**Work to complete**
Could you recast the stretch below, from the line containing "ADN altamente degradado" through the line containing "comportamiento", as a numbered list with blank lines left out?

===

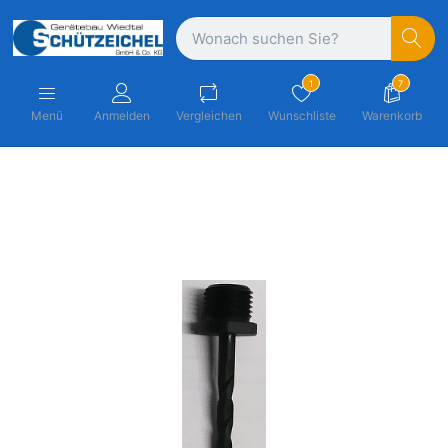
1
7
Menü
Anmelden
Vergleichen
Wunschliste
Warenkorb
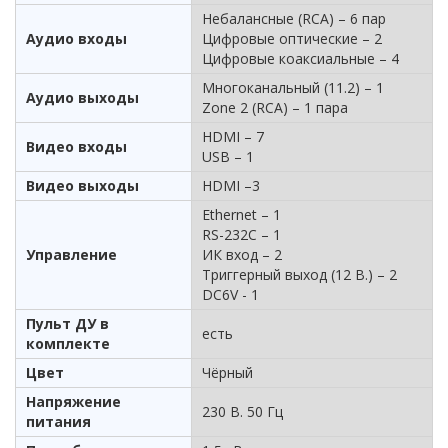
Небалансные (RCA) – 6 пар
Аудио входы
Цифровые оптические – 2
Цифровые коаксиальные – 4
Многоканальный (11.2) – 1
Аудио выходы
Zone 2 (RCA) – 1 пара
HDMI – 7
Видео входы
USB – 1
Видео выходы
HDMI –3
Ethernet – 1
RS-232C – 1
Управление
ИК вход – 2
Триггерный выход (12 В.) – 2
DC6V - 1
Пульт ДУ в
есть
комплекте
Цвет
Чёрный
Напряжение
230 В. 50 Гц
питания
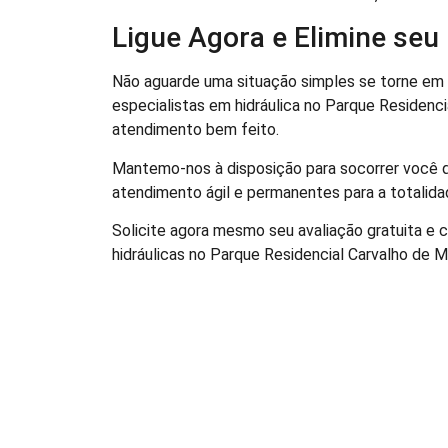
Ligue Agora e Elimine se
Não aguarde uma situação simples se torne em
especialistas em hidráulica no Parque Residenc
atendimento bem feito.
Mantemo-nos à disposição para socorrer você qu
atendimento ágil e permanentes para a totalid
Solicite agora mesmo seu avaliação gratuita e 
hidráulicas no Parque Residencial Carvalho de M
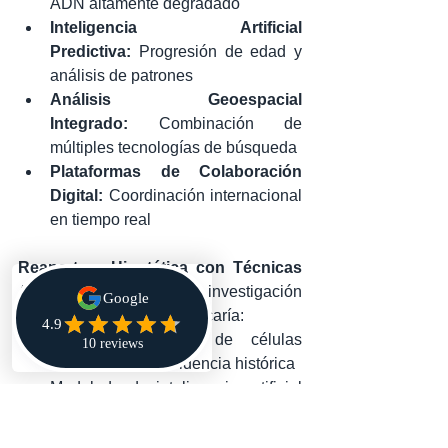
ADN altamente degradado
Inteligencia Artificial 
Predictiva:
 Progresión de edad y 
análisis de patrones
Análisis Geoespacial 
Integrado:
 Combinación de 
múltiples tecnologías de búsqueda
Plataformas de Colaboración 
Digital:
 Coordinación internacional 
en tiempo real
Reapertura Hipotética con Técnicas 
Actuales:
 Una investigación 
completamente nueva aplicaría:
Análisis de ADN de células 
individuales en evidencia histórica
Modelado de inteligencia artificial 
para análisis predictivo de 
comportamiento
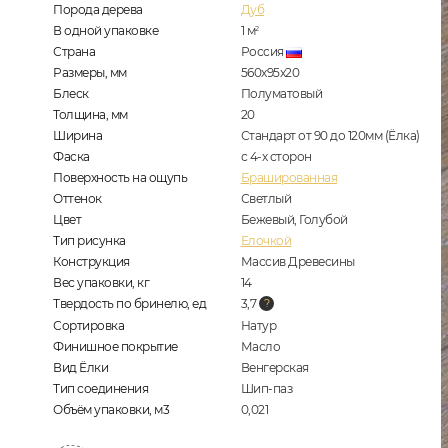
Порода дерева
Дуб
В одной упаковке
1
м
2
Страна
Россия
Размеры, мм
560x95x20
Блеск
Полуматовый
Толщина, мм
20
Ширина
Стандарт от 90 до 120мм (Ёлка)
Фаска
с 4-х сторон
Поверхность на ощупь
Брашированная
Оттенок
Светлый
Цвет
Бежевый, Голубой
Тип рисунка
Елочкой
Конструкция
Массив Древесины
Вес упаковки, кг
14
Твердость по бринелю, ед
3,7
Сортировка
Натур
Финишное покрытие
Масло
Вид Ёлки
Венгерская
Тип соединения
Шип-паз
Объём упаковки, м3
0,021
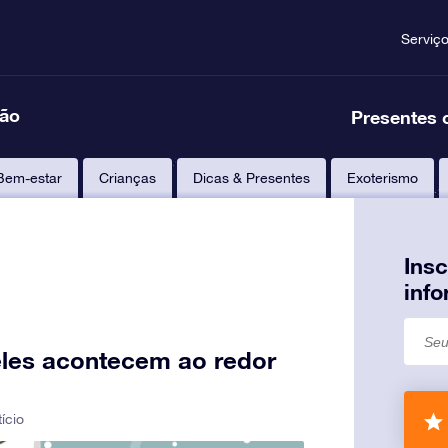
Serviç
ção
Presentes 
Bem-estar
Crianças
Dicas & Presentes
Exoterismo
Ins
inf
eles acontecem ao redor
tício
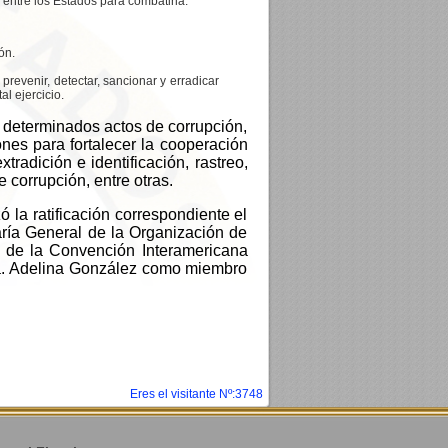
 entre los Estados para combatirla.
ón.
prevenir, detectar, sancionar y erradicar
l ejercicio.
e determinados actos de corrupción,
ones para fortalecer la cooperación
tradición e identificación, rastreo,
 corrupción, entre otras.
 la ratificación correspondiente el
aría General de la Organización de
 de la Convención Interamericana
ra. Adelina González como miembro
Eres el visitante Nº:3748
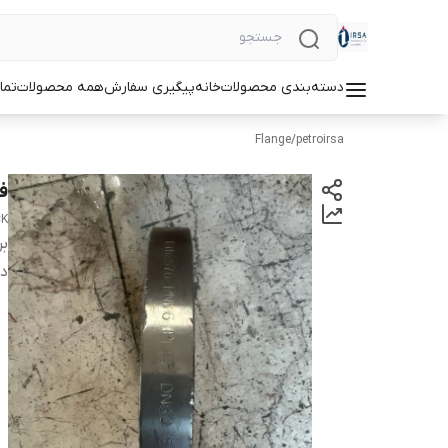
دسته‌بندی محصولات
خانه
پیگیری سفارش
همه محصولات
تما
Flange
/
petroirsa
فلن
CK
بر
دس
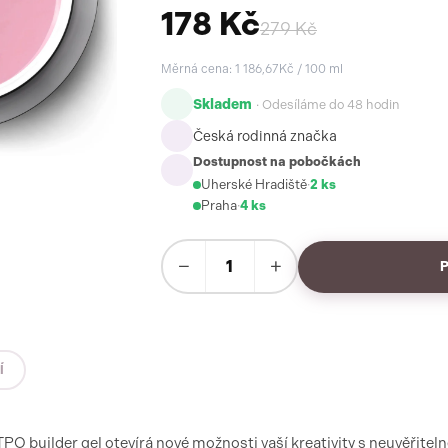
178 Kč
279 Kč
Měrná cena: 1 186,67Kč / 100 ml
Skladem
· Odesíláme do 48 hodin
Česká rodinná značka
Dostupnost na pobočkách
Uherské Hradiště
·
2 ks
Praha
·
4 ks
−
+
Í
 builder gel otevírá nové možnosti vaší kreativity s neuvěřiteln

===

**Solution**
1. ADN altamente degradado
2. Inteligencia Artificial 
3. Predictiva:
4.  Progresión de edad y 
5. análisis de patrones
6. Análisis Geoespacial 
7. Integrado:
8.  Combinación de 
9. múltiples tecnologías de búsqueda
10. Plataformas de Colaboración 
11. Digital:
12.  Coordinación internacional 
13. en tiempo real
14. Reapertura Hipotética con Técnicas 
15. Actuales:
16.  Una investigación 
17. completamente nueva aplicaría:
18. Análisis de ADN de células 
19. individuales en evidencia histórica
20. Modelado de inteligencia artificial 
21. para análisis predictivo de 
22. comportamiento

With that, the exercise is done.